Alma Valente propõe e discute conflitos contemporâneos
Cristiano Goldschmidt
Apresentada no Teatro Bruno Kiefer, na tarde de ontem, Alma
Valente, da Cia Retalhos de Teatro, da cidade de Santa Maria (RS), integra a
programação do 3º Festival Estadual de Teatro do Rio Grande do Sul (FESTE).
Com texto e direção assinados por Julio Cesar Aranda, a peça,
que gira em torno de conflitos contemporâneos, propõe discussões interessantes,
dando ao espectador a oportunidade de olhar para questões importantes a partir
da perspectiva de diferentes gerações.
Martírio (Débora
Matiuzzi), de origem pobre, ao largar seu povo e juntar-se ao
governo, sofre uma espécie de aprisionamento no chamado “novo mundo”, tendo sua
mente manipulada pelo governo, negando seu passado e escondendo-o de sua filha,
Alegra (Alexia Karla). Com vergonha de sua origem cigana, seu objetivo é servir ao governo,
ajudando-o a capturar Rafael (Victor Lavarda), Azul (Natalia Krum) e Âmbar (Camila Marques), os três rebeldes do “velho mundo”, passando
a controlar passado, presente e futuro, transformando-os em marionetes, ou em
escravos não pensantes. Estes se juntam a Mau e Alegra, tornando-se os valentes
que livrarão a todos das terríveis consequências da manipulação de um governo abusivo
e autoritário.
Conflitos de gerações, excesso de vaidade (nas figuras de
Mau e de Martírio), romance e gravidez na adolescência são abordados de forma
leve, dando um toque de realidade a esta peça que transita entre o real e o
imaginário. O “novo mundo”, no qual Martírio vive com a filha Alegra, com o
companheiro e fiel escudeiro Maximus (Helquer Paez), é um retrato de nosso tempo: ali se
desenrolam os conflitos, confrontando os
perigos do excesso da tecnologia com as coisas simples da vida e com os valores
que realmente contribuem para a nossa felicidade.

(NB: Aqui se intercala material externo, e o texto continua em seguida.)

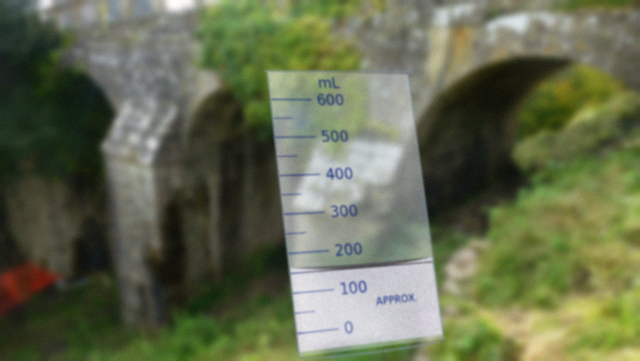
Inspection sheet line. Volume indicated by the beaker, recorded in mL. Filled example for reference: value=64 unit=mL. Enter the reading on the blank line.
value=150 unit=mL
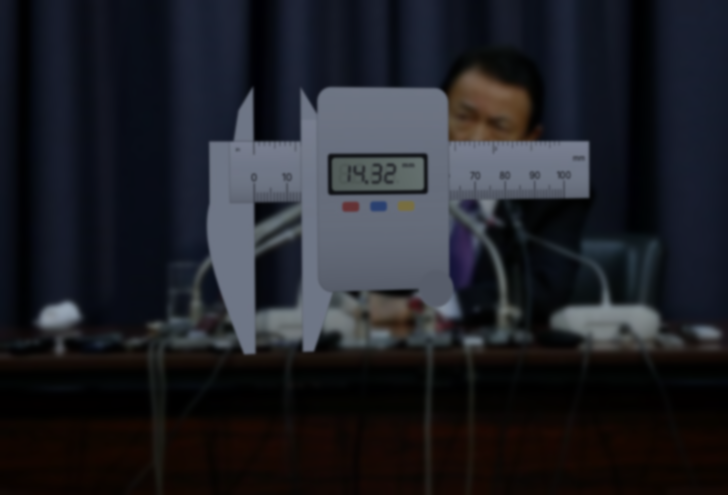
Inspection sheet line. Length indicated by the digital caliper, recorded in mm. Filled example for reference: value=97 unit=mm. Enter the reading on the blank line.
value=14.32 unit=mm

Em tempos de Fake News, a peça nos alerta que o sistema
dominante é muito maior do que podemos imaginar, e aborda isso com clareza ao
apresentar um governo que pretende resetar a mente das pessoas e exercer sobre
elas um controle opressor. Ao afirmar que “o povo precisa de trabalho e não de
cultura”, a personagem Martírio, representante do governo (manipulada por ele),
faz uma forte crítica política, mostrando que domínio e censura são
características de indivíduos autoritários, e que devemos estar sempre atentos
a estes.
A crítica política está presente ainda em rápida passagem
que aborda a meritocracia como um sistema justo de ascensão social, como se
todos nascêssemos com as mesmas condições de igualdade e de oportunidades. Ao
refletir sobre questões contemporâneas, abordando temas espinhosos que de
alguma forma sempre fizeram parte da história da humanidade, Alma Valente dá
seu recado e nos pergunta qual o propósito de resistirmos num mundo naufragado
em preconceitos.
Mesmo sendo um texto que transita entre o romance, a comédia
e a aventura, há momentos em que a personagem Martírio traz uma densa carga
emocional, mostrando que muitas vezes somos resultado de nossas frustrações, que
estas podem nos empurrar para perigosas armadilhas, mas que podemos vencê-las com
amor, reconhecendo nossas falhas, mudando assim o rumo de nossas vidas.
Embora pouco confusa nas transições entre uma cena e outra,
falhas que talvez possam ser reavaliadas pela direção, Alma Valente mostra um
elenco afinado, com boa preparação corporal e vocal, o que se evidencia nas
interpretações. Sem fazer uso de cenário, a produção conta com iluminação e
trilha sonora que ajudam a criar o clima necessário para o desenvolvimento das
ações e para causar certo suspense no espectador. Figurinos e adereços são bem
acabados e mostram o cuidado com que o grupo se dedica ao ofício, deixando
claro que o teatro produzido no interior do Estado cresce e se aperfeiçoa.